Your task:
Reproduce the listing below verbatim, leaving out the pictures.

Source material:
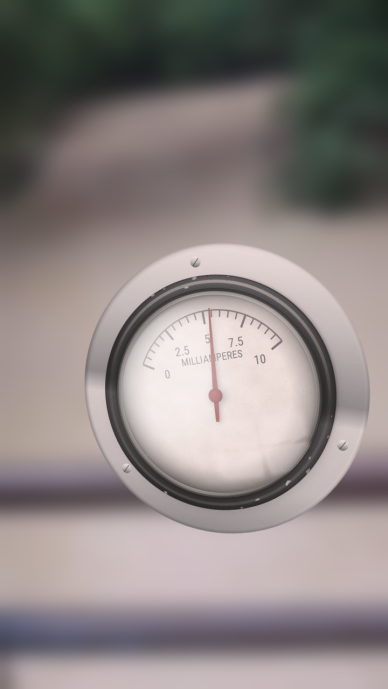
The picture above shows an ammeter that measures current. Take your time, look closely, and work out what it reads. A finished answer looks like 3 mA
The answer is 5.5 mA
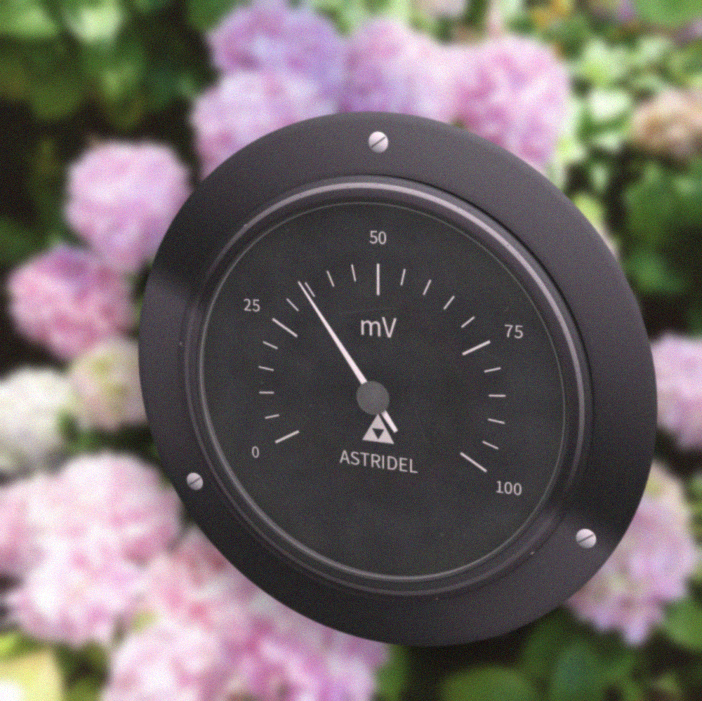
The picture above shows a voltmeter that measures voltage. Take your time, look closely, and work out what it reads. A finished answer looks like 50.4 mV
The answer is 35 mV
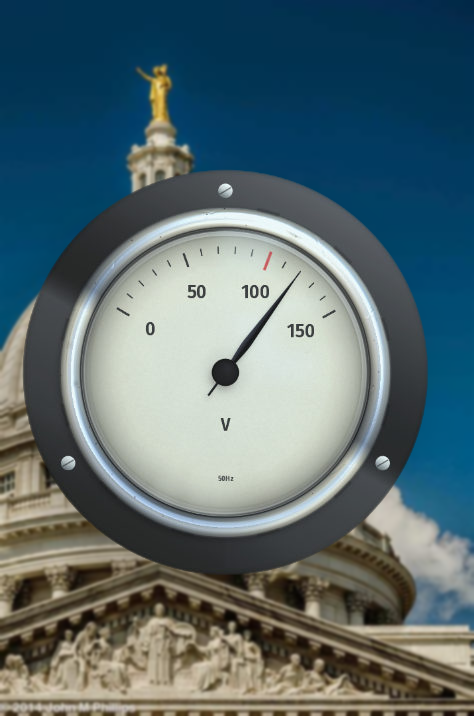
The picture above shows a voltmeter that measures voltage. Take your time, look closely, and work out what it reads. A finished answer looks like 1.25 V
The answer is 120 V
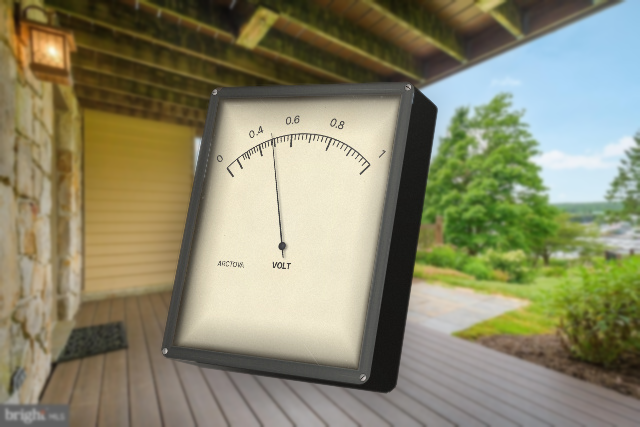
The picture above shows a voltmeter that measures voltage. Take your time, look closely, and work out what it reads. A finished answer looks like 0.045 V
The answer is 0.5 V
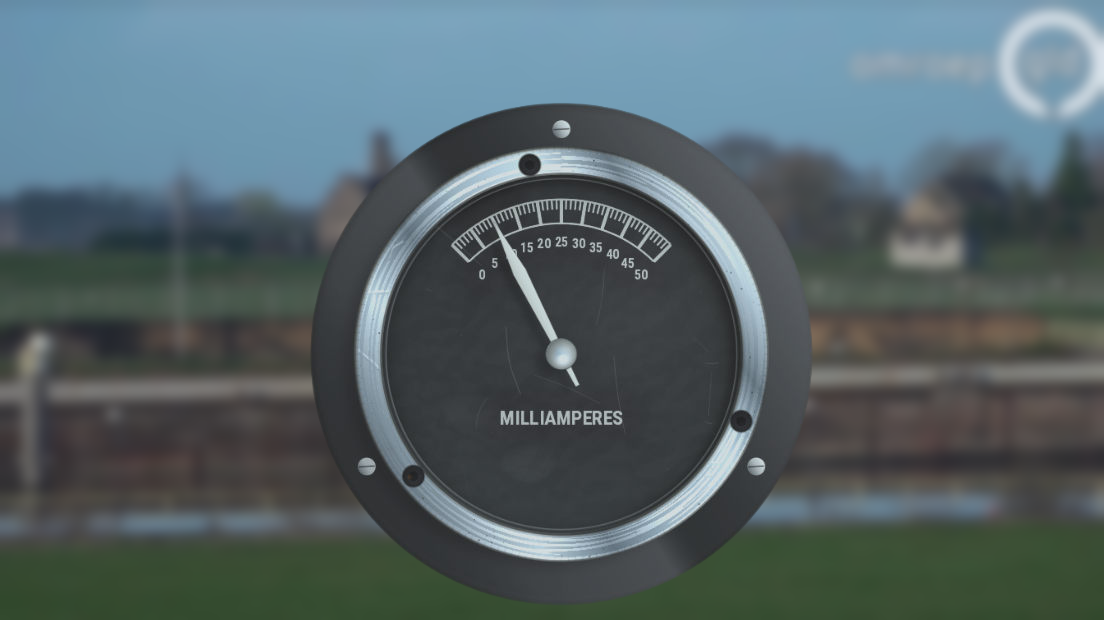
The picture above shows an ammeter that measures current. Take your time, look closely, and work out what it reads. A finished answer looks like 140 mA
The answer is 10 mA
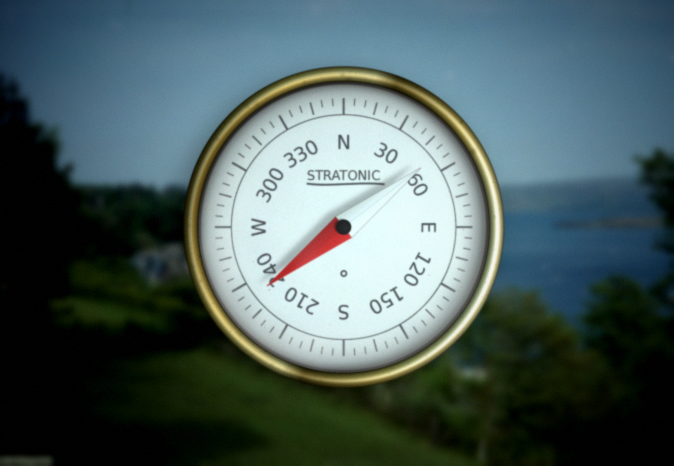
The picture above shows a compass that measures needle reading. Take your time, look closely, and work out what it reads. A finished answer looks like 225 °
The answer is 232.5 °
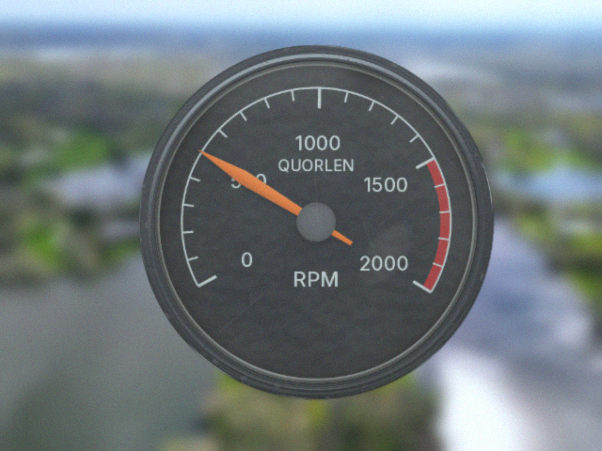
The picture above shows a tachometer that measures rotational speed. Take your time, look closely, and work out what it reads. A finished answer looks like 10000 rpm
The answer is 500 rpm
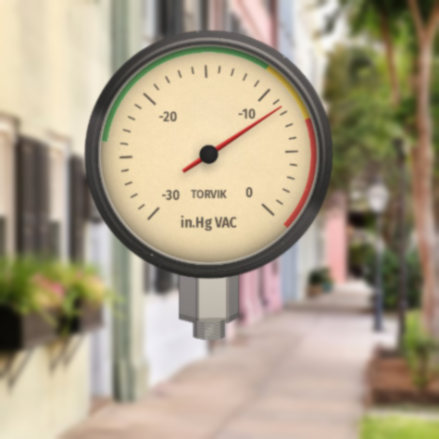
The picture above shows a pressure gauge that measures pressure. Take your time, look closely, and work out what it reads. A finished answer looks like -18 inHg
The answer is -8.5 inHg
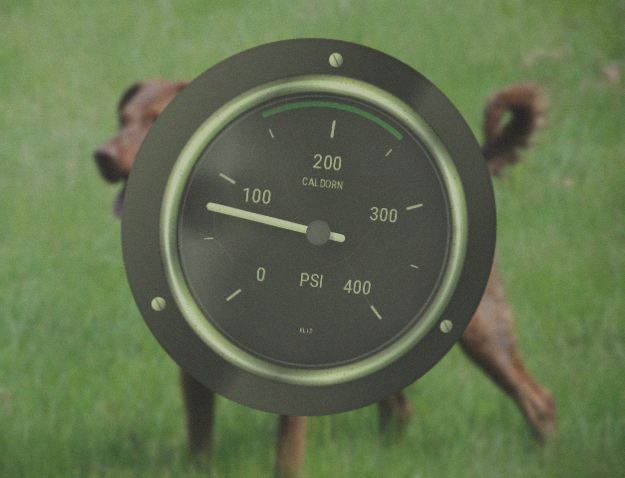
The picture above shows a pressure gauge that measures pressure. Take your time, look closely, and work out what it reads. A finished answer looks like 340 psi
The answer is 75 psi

Result of the exercise:
The picture above shows an ammeter that measures current. Take your time, look closely, and work out what it reads. A finished answer looks like 3 mA
The answer is 5.5 mA
The picture above shows a voltmeter that measures voltage. Take your time, look closely, and work out what it reads. A finished answer looks like 50.4 mV
The answer is 35 mV
The picture above shows a voltmeter that measures voltage. Take your time, look closely, and work out what it reads. A finished answer looks like 1.25 V
The answer is 120 V
The picture above shows a voltmeter that measures voltage. Take your time, look closely, and work out what it reads. A finished answer looks like 0.045 V
The answer is 0.5 V
The picture above shows an ammeter that measures current. Take your time, look closely, and work out what it reads. A finished answer looks like 140 mA
The answer is 10 mA
The picture above shows a compass that measures needle reading. Take your time, look closely, and work out what it reads. A finished answer looks like 225 °
The answer is 232.5 °
The picture above shows a tachometer that measures rotational speed. Take your time, look closely, and work out what it reads. A finished answer looks like 10000 rpm
The answer is 500 rpm
The picture above shows a pressure gauge that measures pressure. Take your time, look closely, and work out what it reads. A finished answer looks like -18 inHg
The answer is -8.5 inHg
The picture above shows a pressure gauge that measures pressure. Take your time, look closely, and work out what it reads. A finished answer looks like 340 psi
The answer is 75 psi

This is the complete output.